Perhaps what happens is that
animals are tame – and it’s rather like fame being thrust upon us. It makes us
feel special, in fact so special that we can afford to withdraw intimacy and
friendly feelings altogether. There’s a certain safety that comes from knowing
that those domesticated animals have no power over us, so they pose no threat.
So, I can say, “They can’t possibly hurt me even if I ignore them or hurt them.

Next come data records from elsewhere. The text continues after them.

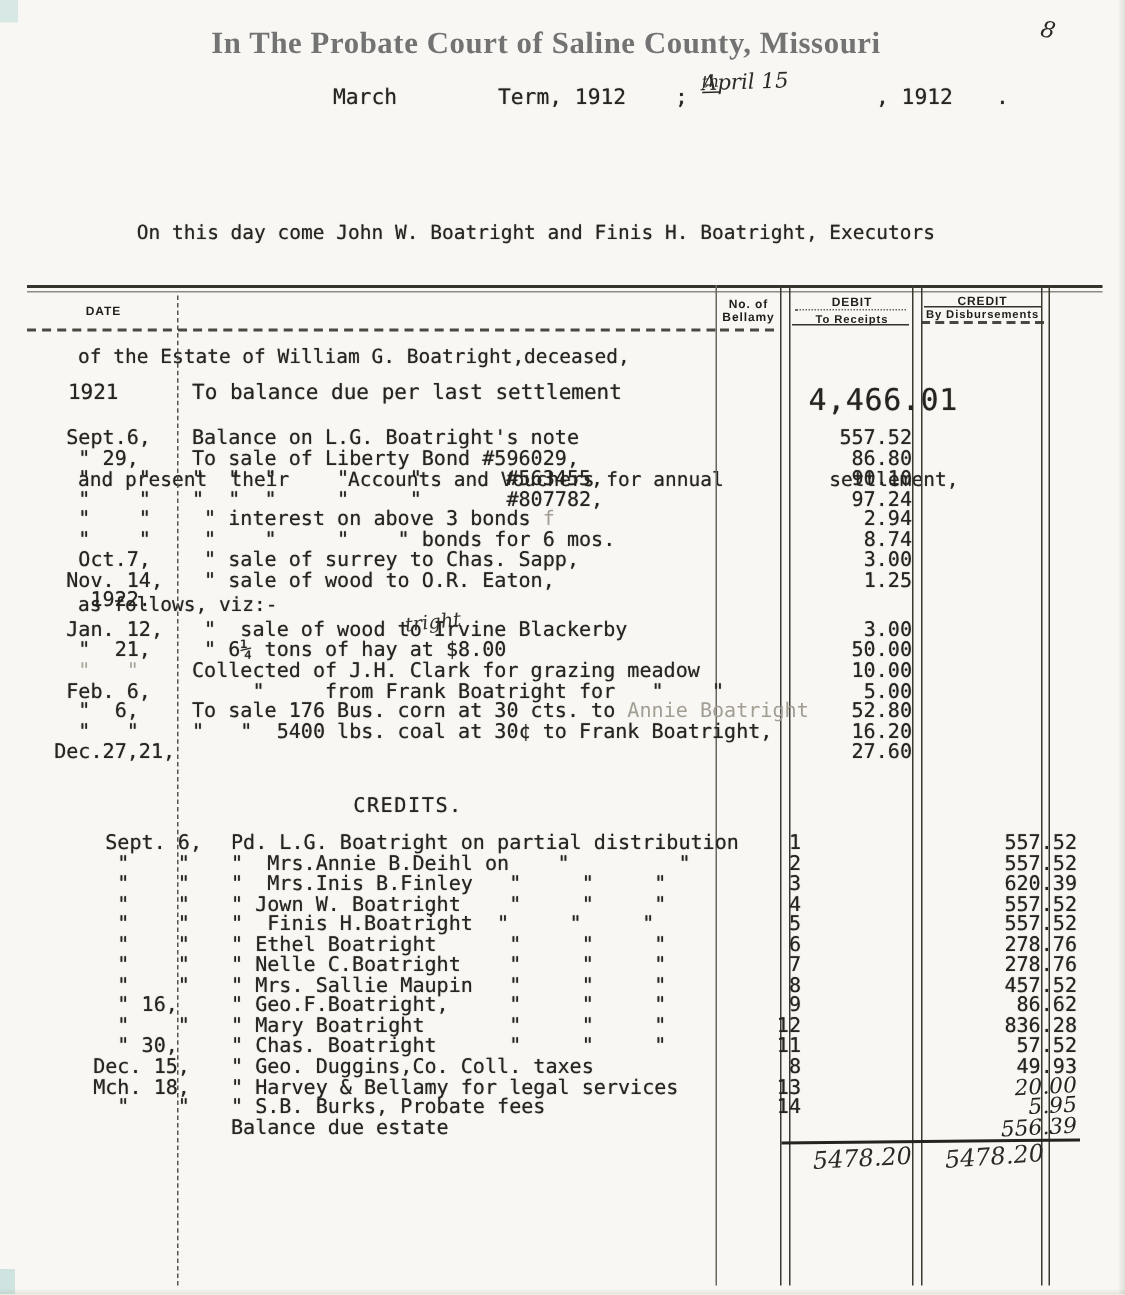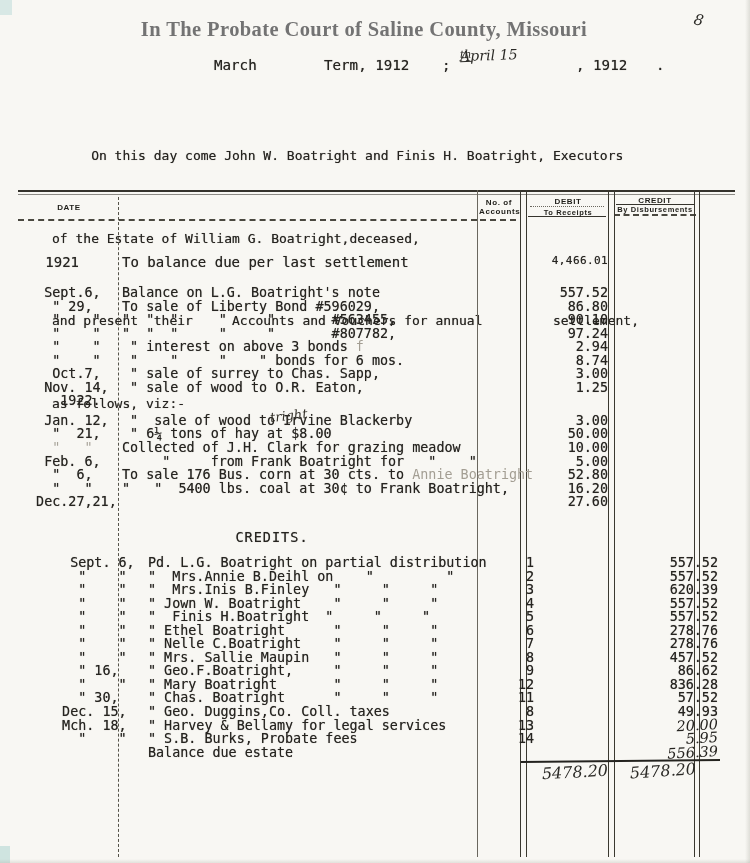--- a/index.html
+++ b/index.html
@@ -9,21 +9,21 @@
   .abs{position:absolute;}
   
   .corner-tl{left:0;top:0;width:12px;height:15px;background:#d8e8e5;}
   .corner-bl{left:0;bottom:0;width:10px;height:17px;background:#cfe4e0;}
   .edge-right{right:0;top:0;width:5px;height:100%;background:linear-gradient(to left,rgba(175,175,165,.35),rgba(0,0,0,0));}
   .edge-bottom{left:0;bottom:0;width:100%;height:4px;background:linear-gradient(to top,rgba(175,175,165,.3),rgba(0,0,0,0));}
   
   .title{left:0;top:18px;width:750px;padding-right:22px;box-sizing:border-box;text-align:center;
          font-family:"Liberation Serif",serif;font-weight:700;font-size:20.5px;letter-spacing:.4px;color:#737373;}
   .term-line span{position:absolute;top:0;font-size:14.2px;white-space:pre;}
-  .term-line{left:8px;top:57px;width:612px;height:24px;}
+  .term-line{left:16px;top:57px;width:612px;height:24px;}
   .t-month{left:206px;} .t-term{left:316px;} .t-semi{left:434px;} .t-year{left:568px;} .t-dot{left:648px;}
   .hw{font-family:"DejaVu Serif",serif;font-style:italic;color:#2b2a26;}
   .t-hw{left:452px;top:-9px !important;font-size:18px;transform:rotate(-2deg);}
   .t-hw sup{font-size:11px;border-bottom:1px solid #2b2a26;}
   .corner-mark{left:694px;top:11px;font-size:15px;transform:rotate(12deg);}
   .intro{left:52px;top:87px;width:700px;font-size:13px;line-height:27.5px;white-space:pre;}
   
   .rule{background:#35332c;}
   .rule-top{left:18px;top:190px;width:717px;height:2px;}
   .rule-top2{left:18px;top:194px;width:717px;height:1px;opacity:.55;}
@@ -48,28 +48,28 @@
   .h-debit1{left:528px;top:197px;width:80px;}
   .h-debit2{left:528px;top:208px;width:80px;font-size:7.5px;}
   .h-credit1{left:616px;top:196px;width:78px;}
   .h-credit2{left:612px;top:205px;width:86px;font-size:7.5px;}
   
   .rows{position:absolute;left:0;width:750px;font-size:13.4px;}
   #receipts-rows{top:226px;margin-top:28px;} #credits-rows{top:555px;padding-left:26px;}
   .row{position:relative;height:13.55px;}
   .row .cell{position:absolute;top:0;white-space:pre;}
   .c-date{left:20px;width:100px;}
-  .c-desc{left:122px;}
+  .c-desc{left:128px;}
   .c-vch{left:478px;width:30px;text-align:right;}
   .c-debit{left:528px;width:80px;text-align:right;}
   .c-credit{left:616px;width:76px;text-align:right;}
   .c-tail{color:#a39e93;text-shadow:none;}
   .faded{color:#a8a49a;text-shadow:none;}
   .r-first{height:17px;font-size:14px;}
-  .big{font-size:11px;letter-spacing:.4px;}
+  .big{font-size:20px;letter-spacing:.4px;padding-left:11px;}
   .gap14{margin-top:14px;} .gap6{margin-top:6px;}
   .credits-heading{left:122px;top:529px;width:300px;text-align:center;font-size:13.5px;letter-spacing:1px;}
   .cell.hwv{font-family:"DejaVu Serif",serif;font-style:italic;font-size:14.5px;transform:rotate(-3deg);text-shadow:none;}
   .annotation{left:270px;top:408px;font-size:13px;transform:rotate(-6deg);color:#343129;}
   
   .totals-rule{left:521px;top:760px;width:199px;height:2px;background:#24231f;transform:rotate(-.6deg);}
   .total{position:absolute;font-family:"DejaVu Serif",serif;font-style:italic;font-size:16px;color:#2b2a26;text-align:right;}
   .total-debit{left:524px;top:763px;width:84px;transform:rotate(-3deg);}
   .total-credit{left:610px;top:762px;width:86px;transform:rotate(-4deg);}
 </style>
@@ -116,21 +116,21 @@
   <div class="vline v-da"></div>
   <div class="vline v-db"></div>
   <div class="vline v-ca"></div>
   <div class="vline v-cb"></div>
   <div class="vline v-ra"></div>
   <div class="vline v-rb"></div>
 
   <div class="colhead h-date">DATE</div>
   <div class="colhead h-vch">
     <div>No. of</div>
-    <div>Accounts</div>
+    <div>Bellamy</div>
   </div>
   <div class="colhead h-debit1">DEBIT</div>
   <div class="colhead h-debit2">To Receipts</div>
   <div class="colhead h-credit1">CREDIT</div>
   <div class="colhead h-credit2">By Disbursements</div>
 
   <div id="receipts-rows" class="rows tw">
       <div class="row r-first">
     <span class="cell c-date">   1921</span>
     <span class="cell c-desc"><span class="c-desc-text">To balance due per last settlement</span><span class="c-tail"></span></span>

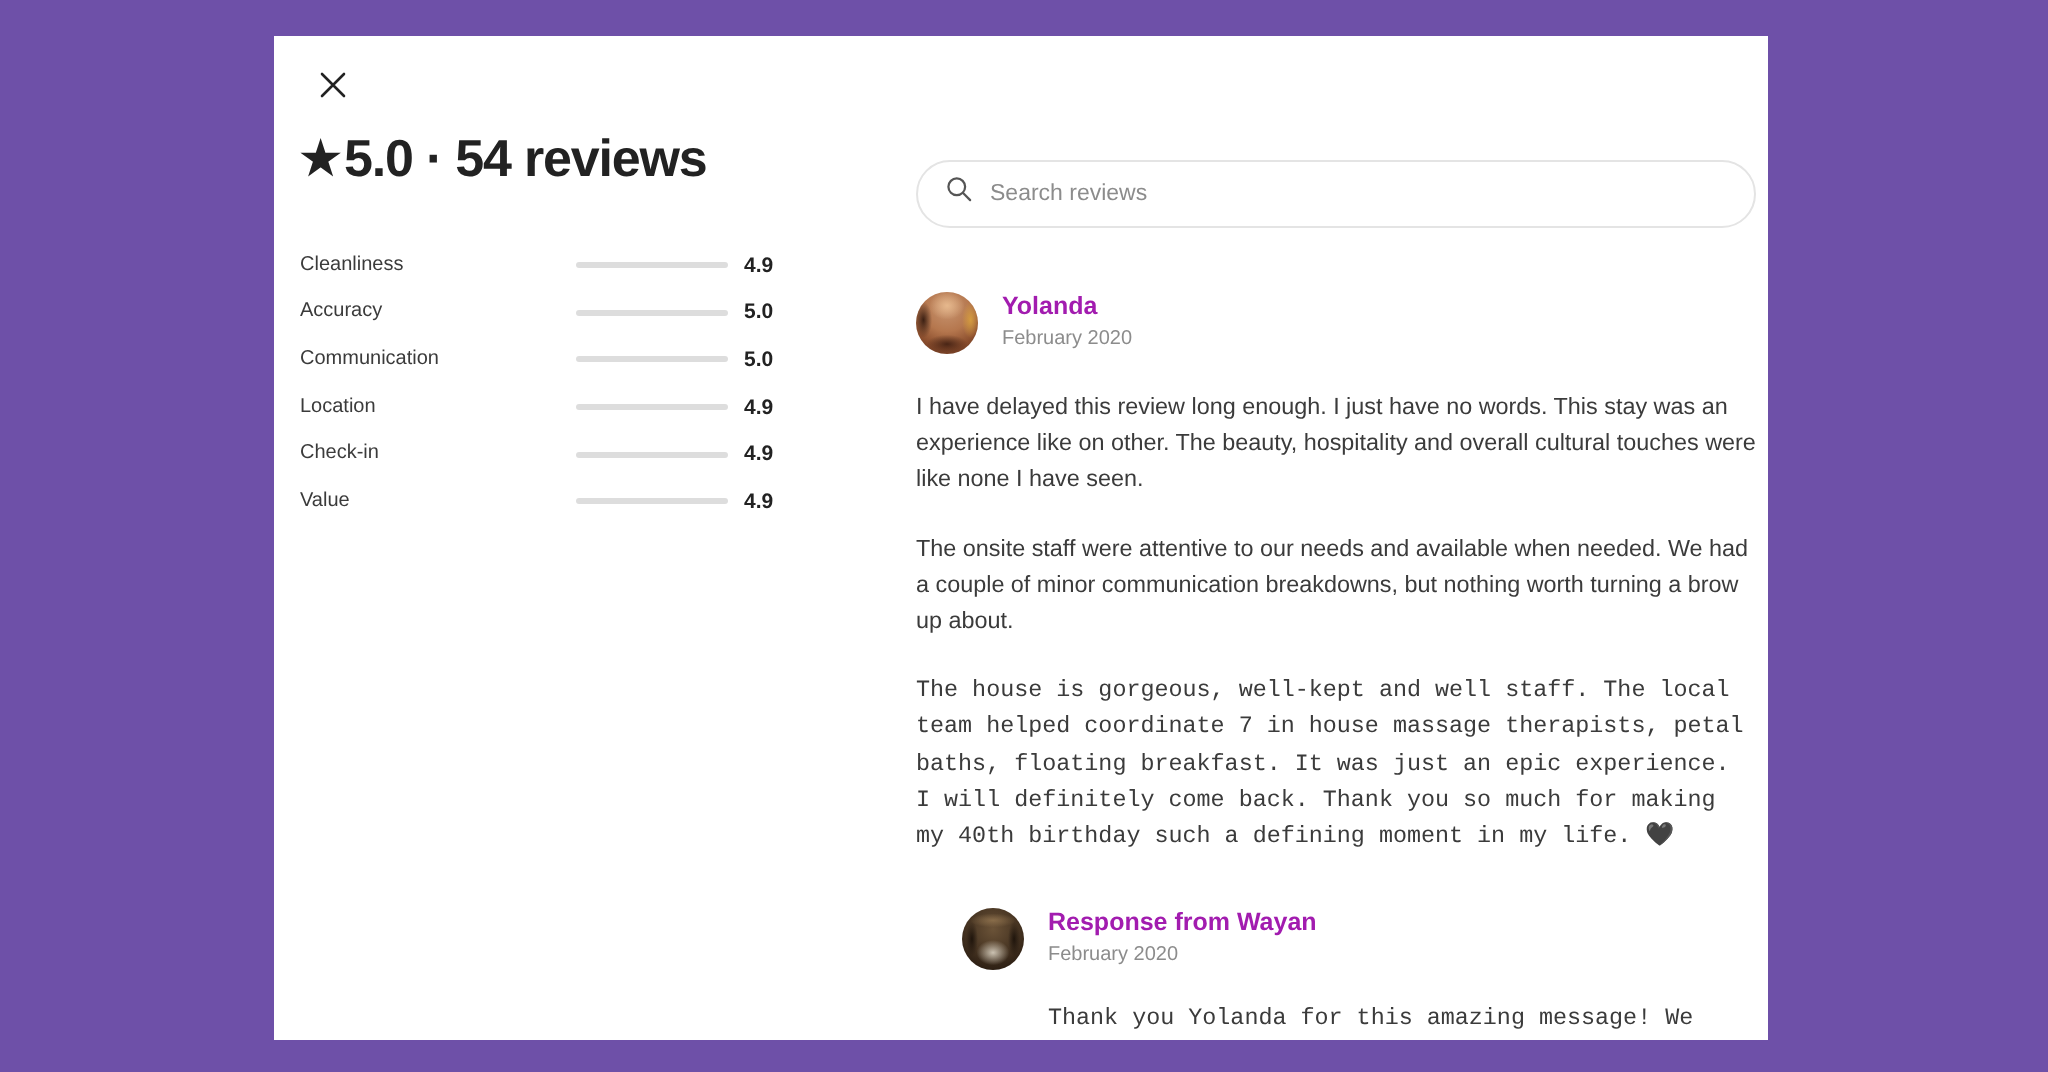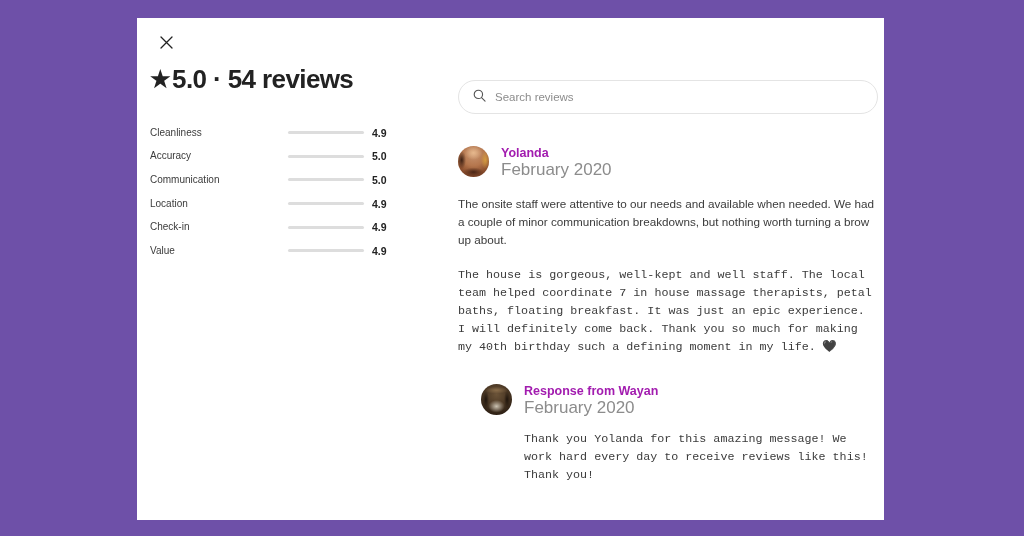--- a/index.html
+++ b/index.html
@@ -185,21 +185,21 @@
   }
 
   .reviewer-meta { display: flex; flex-direction: column; justify-content: center; }
   .reviewer-name {
     font-size: 12.5px;
     font-weight: bold;
     color: #a21caf;
     line-height: 16px;
   }
   .review-date {
-    font-size: 17px;
+    font-size: 10px;
     color: #8C8C8C;
     line-height: 16px;
     margin-top: 1px;
   }
 
   .review-body { margin-top: 17px; }
   .review-paragraph {
     margin: 0 0 16px 0;
     font-size: 11.7px;
     line-height: 18.2px;
@@ -302,20 +302,21 @@
 
         <div class="review-header">
           <div class="avatar avatar-guest"></div>
           <div class="reviewer-meta">
             <span class="reviewer-name">Yolanda</span>
             <span class="review-date">February 2020</span>
           </div>
         </div>
 
         <div class="review-body">
+          <p class="review-paragraph">I have delayed this review long enough. I just have no words. This stay was an experience like on other. The beauty, hospitality and overall cultural touches were like none I have seen.</p>
           <p class="review-paragraph">The onsite staff were attentive to our needs and available when needed. We had a couple of minor communication breakdowns, but nothing worth turning a brow up about.</p>
           <p class="review-paragraph">The house is gorgeous, well-kept and well staff. The local team helped coordinate 7 in house massage therapists, petal baths, floating breakfast. It was just an epic experience. I will definitely come back. Thank you so much for making my 40th birthday such a defining moment in my life. 🖤</p>
         </div>
 
         <div id="host-response">
           <div class="review-header">
             <div class="avatar avatar-host"></div>
             <div class="reviewer-meta">
               <span class="reviewer-name">Response from Wayan</span>
               <span class="review-date">February 2020</span>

They have no hold over me”. But subtly they do. Their body tissues and
secretions are attractive foods for humans, and as such become addictive
substances we can’t do without. Then the animals get their revenge as a weight
on our conscience for harming them and as a harm to our bodies for ingesting
them. We play dangerously ugly games with what we perceive to be ‘ugly
animals’.
It’s easy to show our
kindness to a cute puppy or to the young-person member of the family, but we
won’t necessarily be so kindly inclined towards a stranger (human). And we’ll
feel even less warm towards an anonymous farm animal (non-human) who is going
to be turned into my favourite food.
But all that is changing.
Now, in this present age, we are becoming more aware how unattractive is the
hard-nosed human. And conversely, a once-reviled, soft-hearted (“bleeding
heart”), gentler, kinder character is emerging to replace the meat-eating
animal-despisers. And so, the balance point of our society is starting to change.